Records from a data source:
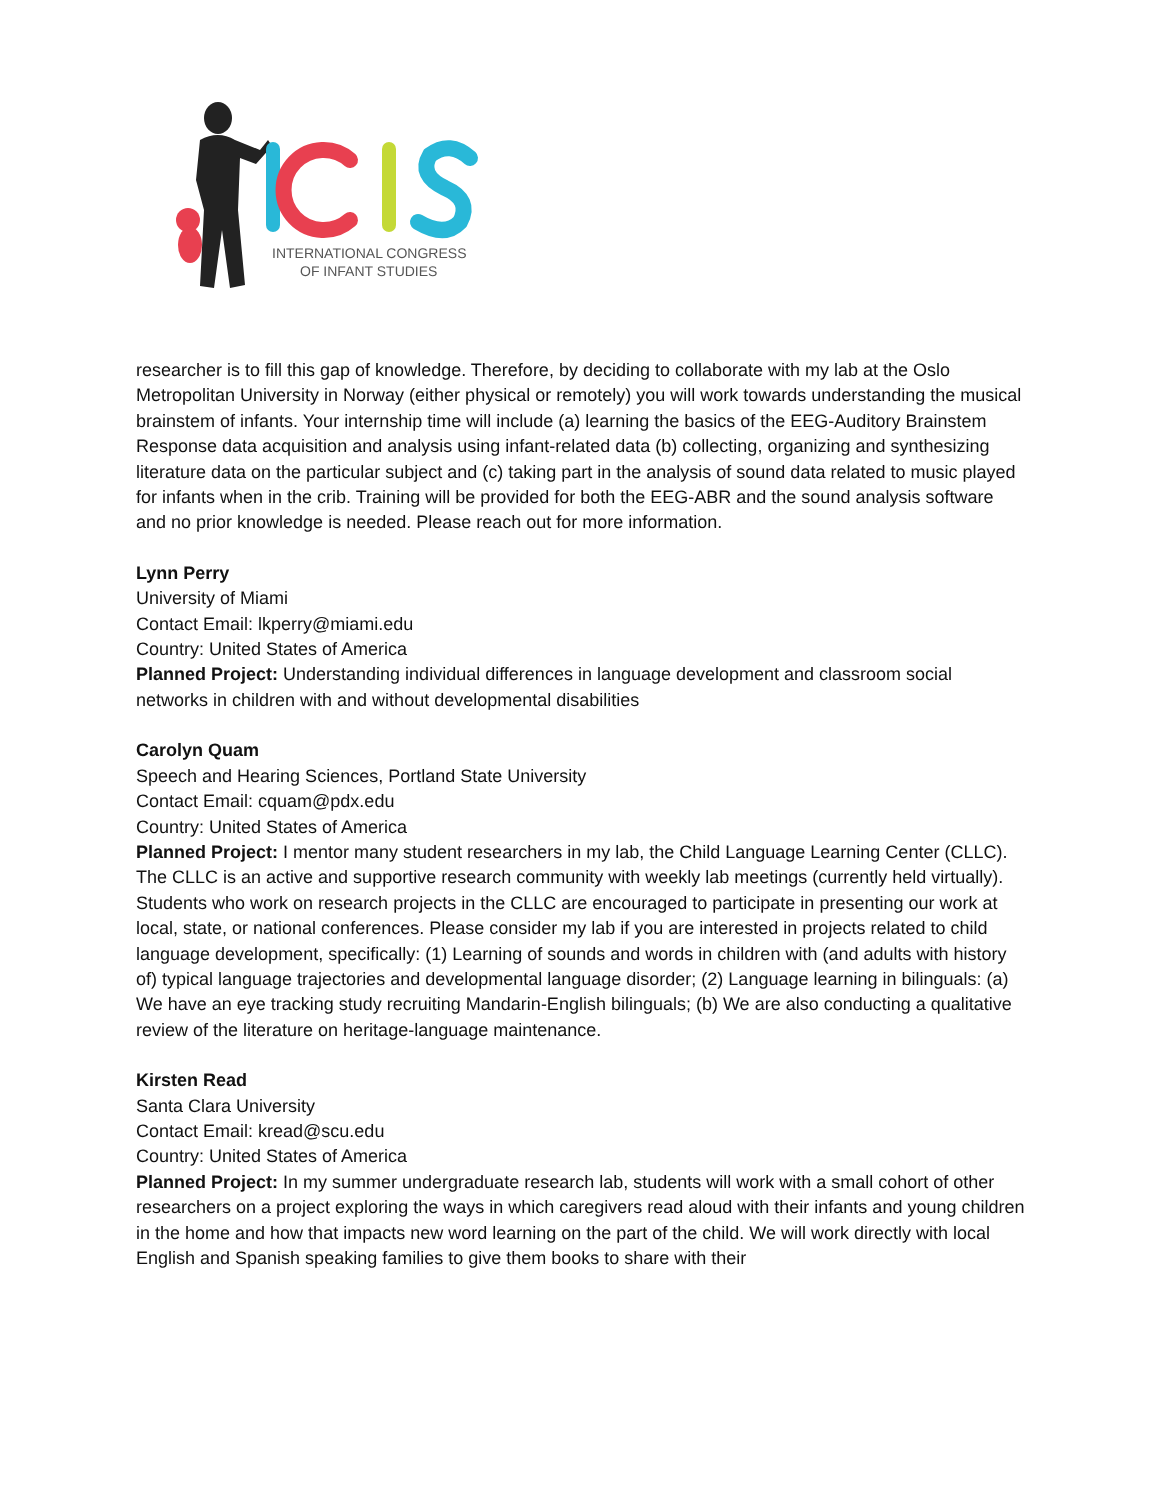INTERNATIONAL CONGRESS
OF INFANT STUDIES
researcher is to fill this gap of knowledge. Therefore, by deciding to collaborate with my lab at the Oslo Metropolitan University in Norway (either physical or remotely) you will work towards understanding the musical brainstem of infants. Your internship time will include (a) learning the basics of the EEG-Auditory Brainstem Response data acquisition and analysis using infant-related data (b) collecting, organizing and synthesizing literature data on the particular subject and (c) taking part in the analysis of sound data related to music played for infants when in the crib. Training will be provided for both the EEG-ABR and the sound analysis software and no prior knowledge is needed. Please reach out for more information.
Lynn Perry
University of Miami
Contact Email: lkperry@miami.edu
Country: United States of America
Planned Project: Understanding individual differences in language development and classroom social networks in children with and without developmental disabilities
Carolyn Quam
Speech and Hearing Sciences, Portland State University
Contact Email: cquam@pdx.edu
Country: United States of America
Planned Project: I mentor many student researchers in my lab, the Child Language Learning Center (CLLC). The CLLC is an active and supportive research community with weekly lab meetings (currently held virtually). Students who work on research projects in the CLLC are encouraged to participate in presenting our work at local, state, or national conferences. Please consider my lab if you are interested in projects related to child language development, specifically: (1) Learning of sounds and words in children with (and adults with history of) typical language trajectories and developmental language disorder; (2) Language learning in bilinguals: (a) We have an eye tracking study recruiting Mandarin-English bilinguals; (b) We are also conducting a qualitative review of the literature on heritage-language maintenance.
Kirsten Read
Santa Clara University
Contact Email: kread@scu.edu
Country: United States of America
Planned Project: In my summer undergraduate research lab, students will work with a small cohort of other researchers on a project exploring the ways in which caregivers read aloud with their infants and young children in the home and how that impacts new word learning on the part of the child. We will work directly with local English and Spanish speaking families to give them books to share with their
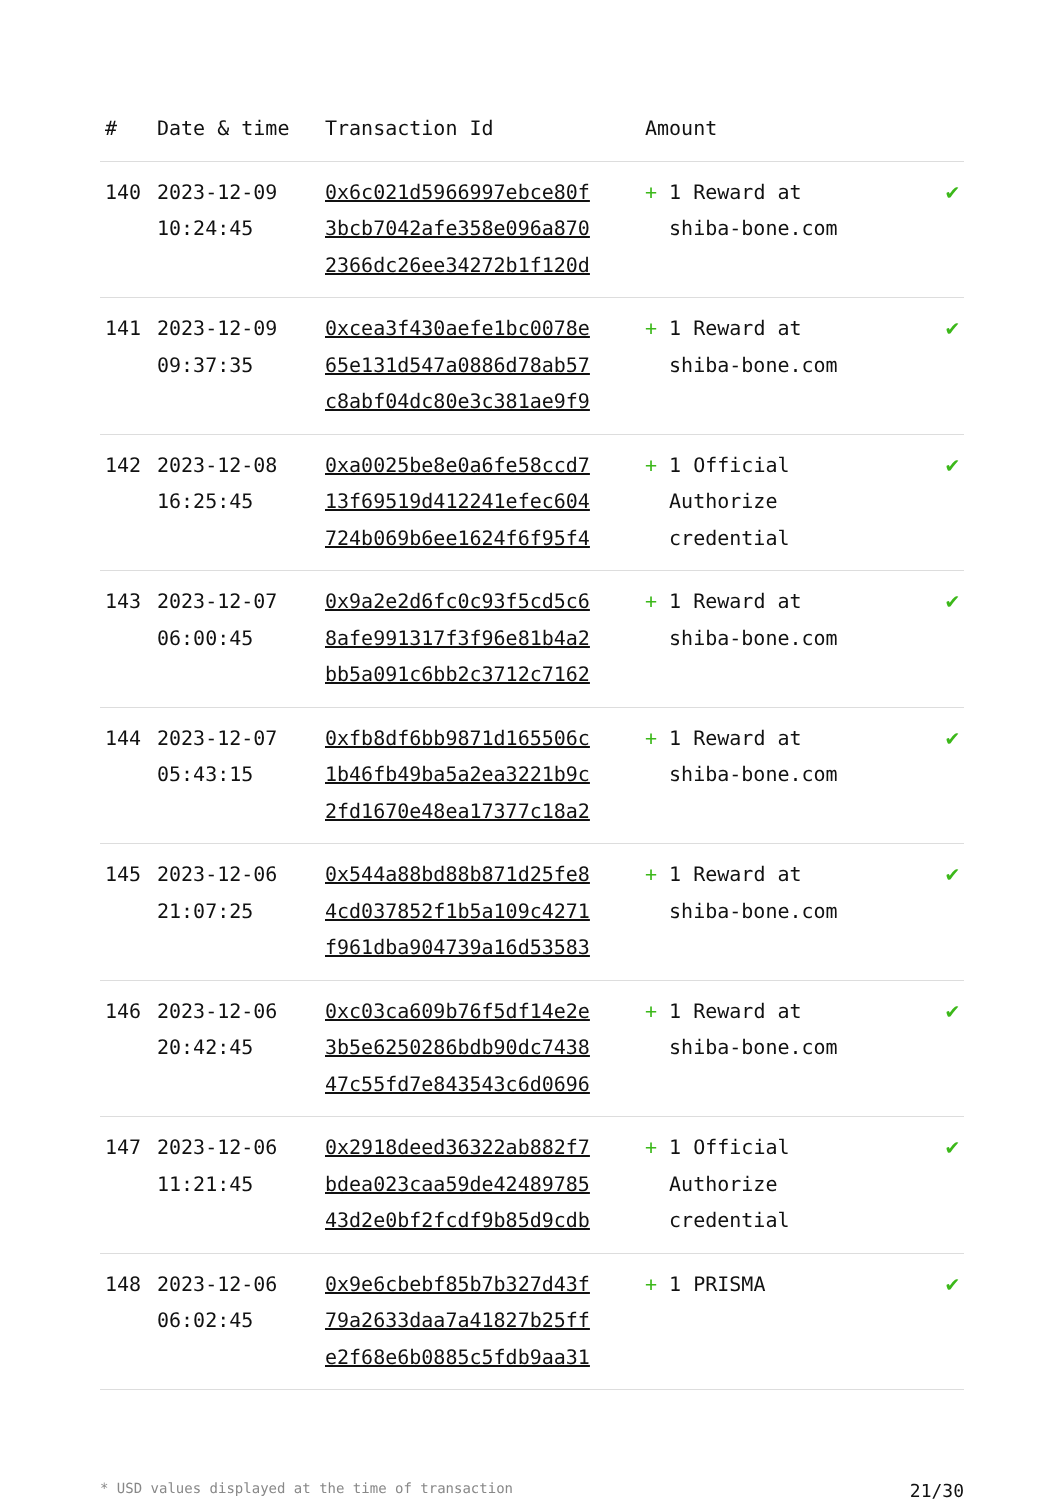| # | Date & time | Transaction Id | Amount | |
| --- | --- | --- | --- | --- |
| 140 | 2023-12-09 10:24:45 | 0x6c021d5966997ebce80f 3bcb7042afe358e096a870 2366dc26ee34272b1f120d | + 1 Reward at shiba-bone.com | ✔ |
| 141 | 2023-12-09 09:37:35 | 0xcea3f430aefe1bc0078e 65e131d547a0886d78ab57 c8abf04dc80e3c381ae9f9 | + 1 Reward at shiba-bone.com | ✔ |
| 142 | 2023-12-08 16:25:45 | 0xa0025be8e0a6fe58ccd7 13f69519d412241efec604 724b069b6ee1624f6f95f4 | + 1 Official Authorize credential | ✔ |
| 143 | 2023-12-07 06:00:45 | 0x9a2e2d6fc0c93f5cd5c6 8afe991317f3f96e81b4a2 bb5a091c6bb2c3712c7162 | + 1 Reward at shiba-bone.com | ✔ |
| 144 | 2023-12-07 05:43:15 | 0xfb8df6bb9871d165506c 1b46fb49ba5a2ea3221b9c 2fd1670e48ea17377c18a2 | + 1 Reward at shiba-bone.com | ✔ |
| 145 | 2023-12-06 21:07:25 | 0x544a88bd88b871d25fe8 4cd037852f1b5a109c4271 f961dba904739a16d53583 | + 1 Reward at shiba-bone.com | ✔ |
| 146 | 2023-12-06 20:42:45 | 0xc03ca609b76f5df14e2e 3b5e6250286bdb90dc7438 47c55fd7e843543c6d0696 | + 1 Reward at shiba-bone.com | ✔ |
| 147 | 2023-12-06 11:21:45 | 0x2918deed36322ab882f7 bdea023caa59de42489785 43d2e0bf2fcdf9b85d9cdb | + 1 Official Authorize credential | ✔ |
| 148 | 2023-12-06 06:02:45 | 0x9e6cbebf85b7b327d43f 79a2633daa7a41827b25ff e2f68e6b0885c5fdb9aa31 | + 1 PRISMA | ✔ |
* USD values displayed at the time of transaction 21/30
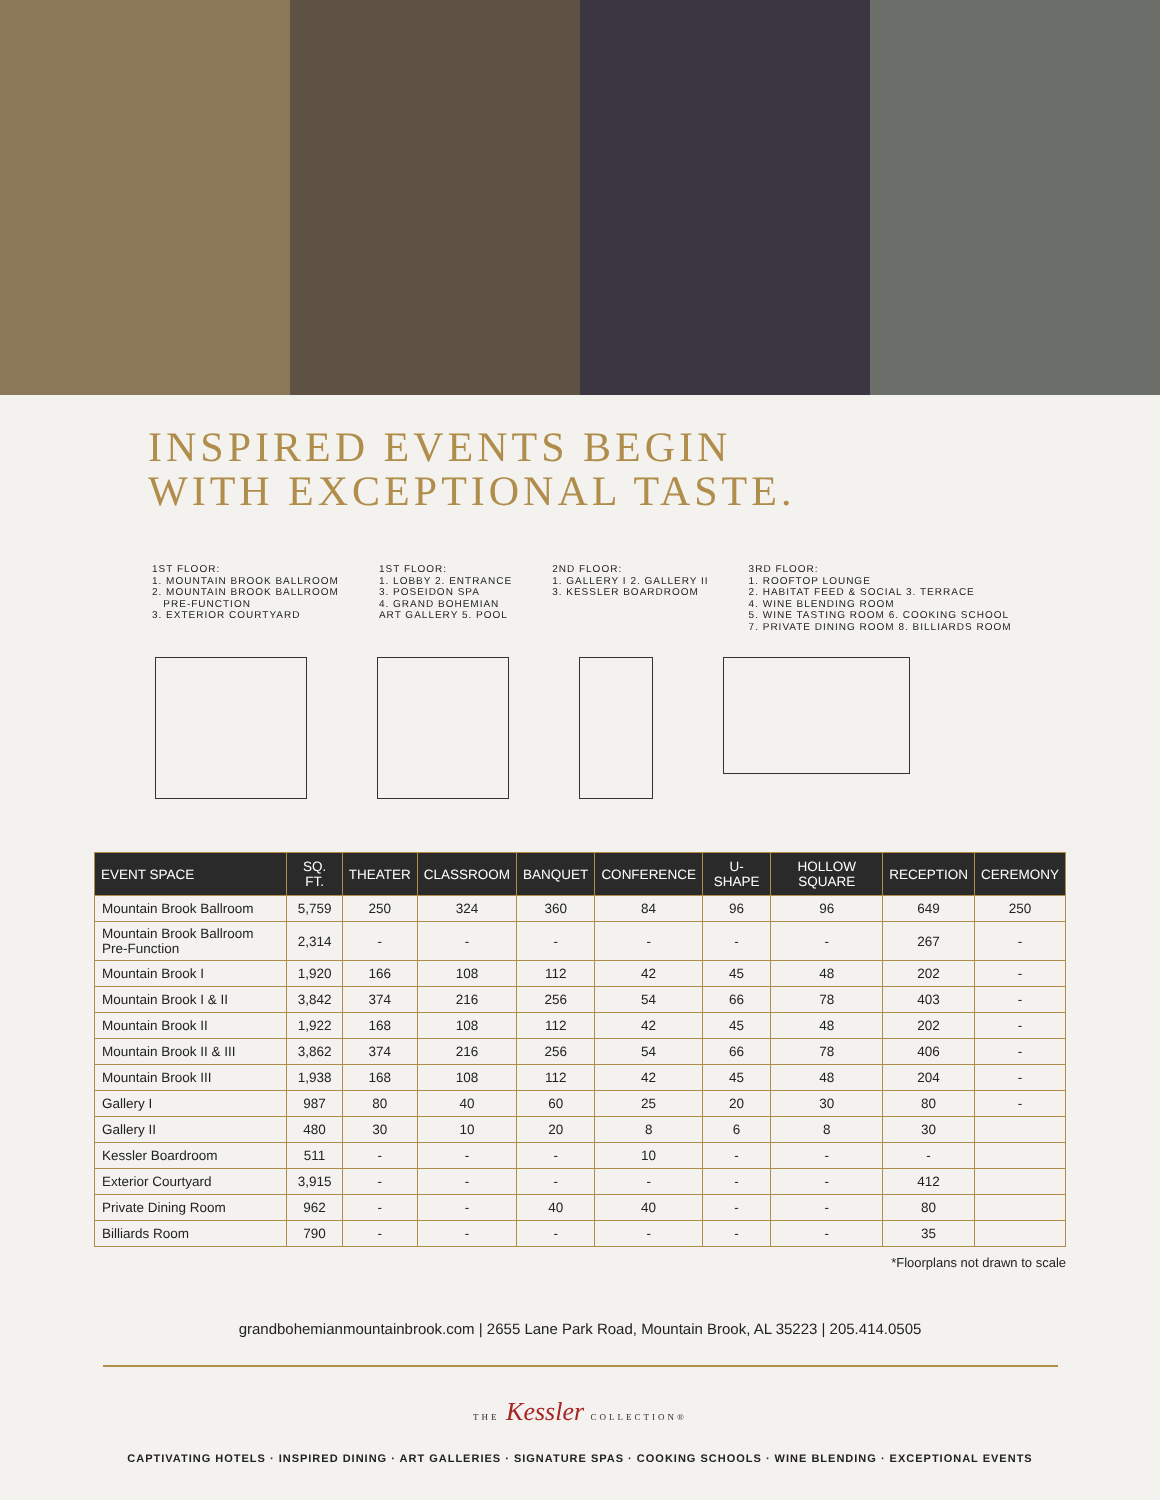INSPIRED EVENTS BEGIN
WITH EXCEPTIONAL TASTE.
1ST FLOOR:
1. MOUNTAIN BROOK BALLROOM
2. MOUNTAIN BROOK BALLROOM
PRE-FUNCTION
3. EXTERIOR COURTYARD
1ST FLOOR:
1. LOBBY 2. ENTRANCE
3. POSEIDON SPA
4. GRAND BOHEMIAN
ART GALLERY 5. POOL
2ND FLOOR:
1. GALLERY I 2. GALLERY II
3. KESSLER BOARDROOM
3RD FLOOR:
1. ROOFTOP LOUNGE
2. HABITAT FEED & SOCIAL 3. TERRACE
4. WINE BLENDING ROOM
5. WINE TASTING ROOM 6. COOKING SCHOOL
7. PRIVATE DINING ROOM 8. BILLIARDS ROOM
| EVENT SPACE | SQ. FT. | THEATER | CLASSROOM | BANQUET | CONFERENCE | U-SHAPE | HOLLOW SQUARE | RECEPTION | CEREMONY |
| --- | --- | --- | --- | --- | --- | --- | --- | --- | --- |
| Mountain Brook Ballroom | 5,759 | 250 | 324 | 360 | 84 | 96 | 96 | 649 | 250 |
| Mountain Brook Ballroom Pre-Function | 2,314 | - | - | - | - | - | - | 267 | - |
| Mountain Brook I | 1,920 | 166 | 108 | 112 | 42 | 45 | 48 | 202 | - |
| Mountain Brook I & II | 3,842 | 374 | 216 | 256 | 54 | 66 | 78 | 403 | - |
| Mountain Brook II | 1,922 | 168 | 108 | 112 | 42 | 45 | 48 | 202 | - |
| Mountain Brook II & III | 3,862 | 374 | 216 | 256 | 54 | 66 | 78 | 406 | - |
| Mountain Brook III | 1,938 | 168 | 108 | 112 | 42 | 45 | 48 | 204 | - |
| Gallery I | 987 | 80 | 40 | 60 | 25 | 20 | 30 | 80 | - |
| Gallery II | 480 | 30 | 10 | 20 | 8 | 6 | 8 | 30 | |
| Kessler Boardroom | 511 | - | - | - | 10 | - | - | - | |
| Exterior Courtyard | 3,915 | - | - | - | - | - | - | 412 | |
| Private Dining Room | 962 | - | - | 40 | 40 | - | - | 80 | |
| Billiards Room | 790 | - | - | - | - | - | - | 35 | |
*Floorplans not drawn to scale
grandbohemianmountainbrook.com | 2655 Lane Park Road, Mountain Brook, AL 35223 | 205.414.0505
THE Kessler COLLECTION®
CAPTIVATING HOTELS · INSPIRED DINING · ART GALLERIES · SIGNATURE SPAS · COOKING SCHOOLS · WINE BLENDING · EXCEPTIONAL EVENTS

→ ASSIGNED TASK: Repeat the data in full and exactly. Omit pictures.

→ RESPONSE BOX:
INTERNATIONAL CONGRESS
OF INFANT STUDIES
researcher is to fill this gap of knowledge. Therefore, by deciding to collaborate with my lab at the Oslo Metropolitan University in Norway (either physical or remotely) you will work towards understanding the musical brainstem of infants. Your internship time will include (a) learning the basics of the EEG-Auditory Brainstem Response data acquisition and analysis using infant-related data (b) collecting, organizing and synthesizing literature data on the particular subject and (c) taking part in the analysis of sound data related to music played for infants when in the crib. Training will be provided for both the EEG-ABR and the sound analysis software and no prior knowledge is needed. Please reach out for more information.
Lynn Perry
University of Miami
Contact Email: lkperry@miami.edu
Country: United States of America
Planned Project: Understanding individual differences in language development and classroom social networks in children with and without developmental disabilities
Carolyn Quam
Speech and Hearing Sciences, Portland State University
Contact Email: cquam@pdx.edu
Country: United States of America
Planned Project: I mentor many student researchers in my lab, the Child Language Learning Center (CLLC). The CLLC is an active and supportive research community with weekly lab meetings (currently held virtually). Students who work on research projects in the CLLC are encouraged to participate in presenting our work at local, state, or national conferences. Please consider my lab if you are interested in projects related to child language development, specifically: (1) Learning of sounds and words in children with (and adults with history of) typical language trajectories and developmental language disorder; (2) Language learning in bilinguals: (a) We have an eye tracking study recruiting Mandarin-English bilinguals; (b) We are also conducting a qualitative review of the literature on heritage-language maintenance.
Kirsten Read
Santa Clara University
Contact Email: kread@scu.edu
Country: United States of America
Planned Project: In my summer undergraduate research lab, students will work with a small cohort of other researchers on a project exploring the ways in which caregivers read aloud with their infants and young children in the home and how that impacts new word learning on the part of the child. We will work directly with local English and Spanish speaking families to give them books to share with their
| # | Date & time | Transaction Id | Amount | |
| --- | --- | --- | --- | --- |
| 140 | 2023-12-09 10:24:45 | 0x6c021d5966997ebce80f 3bcb7042afe358e096a870 2366dc26ee34272b1f120d | + 1 Reward at shiba-bone.com | ✔ |
| 141 | 2023-12-09 09:37:35 | 0xcea3f430aefe1bc0078e 65e131d547a0886d78ab57 c8abf04dc80e3c381ae9f9 | + 1 Reward at shiba-bone.com | ✔ |
| 142 | 2023-12-08 16:25:45 | 0xa0025be8e0a6fe58ccd7 13f69519d412241efec604 724b069b6ee1624f6f95f4 | + 1 Official Authorize credential | ✔ |
| 143 | 2023-12-07 06:00:45 | 0x9a2e2d6fc0c93f5cd5c6 8afe991317f3f96e81b4a2 bb5a091c6bb2c3712c7162 | + 1 Reward at shiba-bone.com | ✔ |
| 144 | 2023-12-07 05:43:15 | 0xfb8df6bb9871d165506c 1b46fb49ba5a2ea3221b9c 2fd1670e48ea17377c18a2 | + 1 Reward at shiba-bone.com | ✔ |
| 145 | 2023-12-06 21:07:25 | 0x544a88bd88b871d25fe8 4cd037852f1b5a109c4271 f961dba904739a16d53583 | + 1 Reward at shiba-bone.com | ✔ |
| 146 | 2023-12-06 20:42:45 | 0xc03ca609b76f5df14e2e 3b5e6250286bdb90dc7438 47c55fd7e843543c6d0696 | + 1 Reward at shiba-bone.com | ✔ |
| 147 | 2023-12-06 11:21:45 | 0x2918deed36322ab882f7 bdea023caa59de42489785 43d2e0bf2fcdf9b85d9cdb | + 1 Official Authorize credential | ✔ |
| 148 | 2023-12-06 06:02:45 | 0x9e6cbebf85b7b327d43f 79a2633daa7a41827b25ff e2f68e6b0885c5fdb9aa31 | + 1 PRISMA | ✔ |
* USD values displayed at the time of transaction 21/30
INSPIRED EVENTS BEGIN
WITH EXCEPTIONAL TASTE.
1ST FLOOR:
1. MOUNTAIN BROOK BALLROOM
2. MOUNTAIN BROOK BALLROOM
PRE-FUNCTION
3. EXTERIOR COURTYARD
1ST FLOOR:
1. LOBBY 2. ENTRANCE
3. POSEIDON SPA
4. GRAND BOHEMIAN
ART GALLERY 5. POOL
2ND FLOOR:
1. GALLERY I 2. GALLERY II
3. KESSLER BOARDROOM
3RD FLOOR:
1. ROOFTOP LOUNGE
2. HABITAT FEED & SOCIAL 3. TERRACE
4. WINE BLENDING ROOM
5. WINE TASTING ROOM 6. COOKING SCHOOL
7. PRIVATE DINING ROOM 8. BILLIARDS ROOM
| EVENT SPACE | SQ. FT. | THEATER | CLASSROOM | BANQUET | CONFERENCE | U-SHAPE | HOLLOW SQUARE | RECEPTION | CEREMONY |
| --- | --- | --- | --- | --- | --- | --- | --- | --- | --- |
| Mountain Brook Ballroom | 5,759 | 250 | 324 | 360 | 84 | 96 | 96 | 649 | 250 |
| Mountain Brook Ballroom Pre-Function | 2,314 | - | - | - | - | - | - | 267 | - |
| Mountain Brook I | 1,920 | 166 | 108 | 112 | 42 | 45 | 48 | 202 | - |
| Mountain Brook I & II | 3,842 | 374 | 216 | 256 | 54 | 66 | 78 | 403 | - |
| Mountain Brook II | 1,922 | 168 | 108 | 112 | 42 | 45 | 48 | 202 | - |
| Mountain Brook II & III | 3,862 | 374 | 216 | 256 | 54 | 66 | 78 | 406 | - |
| Mountain Brook III | 1,938 | 168 | 108 | 112 | 42 | 45 | 48 | 204 | - |
| Gallery I | 987 | 80 | 40 | 60 | 25 | 20 | 30 | 80 | - |
| Gallery II | 480 | 30 | 10 | 20 | 8 | 6 | 8 | 30 | |
| Kessler Boardroom | 511 | - | - | - | 10 | - | - | - | |
| Exterior Courtyard | 3,915 | - | - | - | - | - | - | 412 | |
| Private Dining Room | 962 | - | - | 40 | 40 | - | - | 80 | |
| Billiards Room | 790 | - | - | - | - | - | - | 35 | |
*Floorplans not drawn to scale
grandbohemianmountainbrook.com | 2655 Lane Park Road, Mountain Brook, AL 35223 | 205.414.0505
THE Kessler COLLECTION®
CAPTIVATING HOTELS · INSPIRED DINING · ART GALLERIES · SIGNATURE SPAS · COOKING SCHOOLS · WINE BLENDING · EXCEPTIONAL EVENTS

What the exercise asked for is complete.